# [ZADANIE 1]
Odpowiedz krótko na pytania dotyczące opisu e-booka z notatkami Chiaromontego.
(a) Do jakiej kategorii przypisano książkę?
(b) Jaki rozmiar ma plik?
(c) Z jakiego okresu notatki zaczęła przepisywać Miriam Chiaromonte?
# [ZADANIE 2]
Wypisz wszystkie nazwy pól z tabeli danych technicznych w opisie e-booka z notatkami Chiaromontego, czyli nazwy zakończone dwukropkiem.

═════ FRAGMENT STRONY ═════

Notatki - ebook
Notatki - ebook
„Chiaromonte jest jedną z tych postaci bohaterskich dwudziestego wieku, które muszą być zapomniane, żeby tym większa była ich chwała kiedyś, kiedy winy i zasługi będą sprawiedliwie rozdzielone” – pisał Czesław Miłosz. Nicola Chiaromonte, jeden z najbardziej oryginalnych eseistów i myślicieli włoskich, przez całe życie prowadził notatki, które dziś uważane są za jego najbardziej oryginalne intelektualnie i literacko dzieło, będące głębokim komentarzem do historii intelektualnej XX stulecia. Niniejsza książka jest ich najpełniejszą prezentacją. Chiaromonte nie usiłuje uwodzić czytelnika, nie myśli o nim, stara się iść na skróty, ponad schematami, modami czy antymodami, do rzeczywistości, do sensu.
Kategoria: | Filozofia |
Zabezpieczenie: |
Watermark
|
ISBN: | 978-83-7453-172-6 |
Rozmiar pliku: | 792 KB |
FRAGMENT KSIĄŻKI
Niniejsza książka jest najpełniejszą prezentacją notatek Nicoli Chiaromontego. Włoski humanista prowadził je przez całe życie. Miriam Chiaromonte po śmierci męża zaczęła przepisywać te z okresu 1955–1971. Pokazywała mi wyniki pracy i prosiła o sugestie. Zafascynowany tymi tekstami, napisałem szkic o nich i przełożyłem na polski niektóre z nich. Była to pierwsza w ogóle publikacja tych tekstów i o nich, ukazała się w „Zeszytach Literackich” nr 16, wiosna 1986.

═════ DOSTARCZONY MATERIAŁ ═════

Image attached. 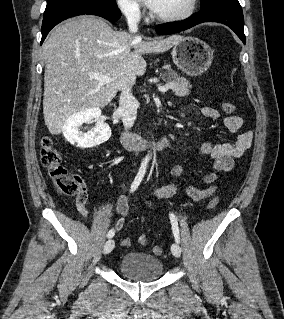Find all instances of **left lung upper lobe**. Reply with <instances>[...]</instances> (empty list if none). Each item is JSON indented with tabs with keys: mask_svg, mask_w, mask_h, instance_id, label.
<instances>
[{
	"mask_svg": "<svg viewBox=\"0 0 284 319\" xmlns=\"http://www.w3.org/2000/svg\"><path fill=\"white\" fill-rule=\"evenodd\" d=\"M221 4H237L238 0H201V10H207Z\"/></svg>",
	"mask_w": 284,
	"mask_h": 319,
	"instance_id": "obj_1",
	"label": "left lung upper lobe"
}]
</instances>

═════

# [PEŁNA ODPOWIEDŹ 1]
(a) Filozofia
(b) 792 KB
(c) Z okresu 1955–1971

# [PEŁNA ODPOWIEDŹ 2]
Kategoria, Zabezpieczenie, ISBN, Rozmiar pliku